🤖 AI Summary
This study addresses the fundamental mismatch between the probabilistic interactions of large language model agents and the policy-driven architecture of data spaces, which impedes their seamless integration. To overcome this challenge, we propose Eunomia, a mediation layer architecture built upon the Model Context Protocol (MCP). Without requiring modifications to existing components, this approach translates data space capabilities into schema-driven, structured tools, thereby enabling controlled interaction and standardized interoperability between AI agents and data spaces. A prototype implementation validates the end-to-end workflow from catalog discovery to service invocation. The results demonstrate that this architectural mediation effectively reconciles compliance, interoperability, and decoupling while strictly preserving governance constraints.
📝 Abstract
Data Spaces enable sovereign and governed data sharing across organizational boundaries, but their integration with AI agents remains challenging due to mismatches between probabilistic language model interactions and policy-driven data infrastructures. This article presents an architectural mediation approach based on the Model Context Protocol (MCP), implemented through the Eunomia Agent, to enable controlled interaction between large language model (LLM) agents and data space services.
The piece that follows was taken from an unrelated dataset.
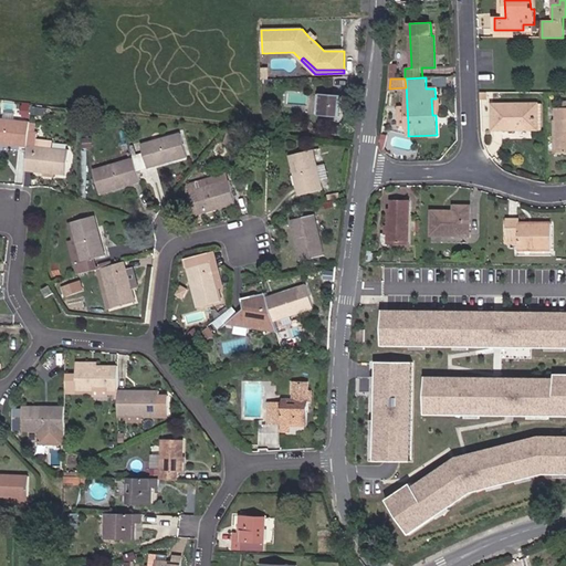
[(339,117),(342,95),(320,93),(317,115),(339,117)]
The proposed mediation layer translates data space capabilities into structured, schema-driven tools that AI agents can discover and invoke while preserving governance constraints. A prototype implementation validates end-to-end interaction across catalog discovery, metadata retrieval, and data service invocation without modifying existing data space components. Results demonstrate that protocol-based mediation enables interoperable and standards-aligned integration of AI agents into data space ecosystems. The approach provides practical guidance for organizations seeking to introduce AI-driven automation into governed data-sharing environments while maintaining compliance, interoperability, and architectural separation of concerns.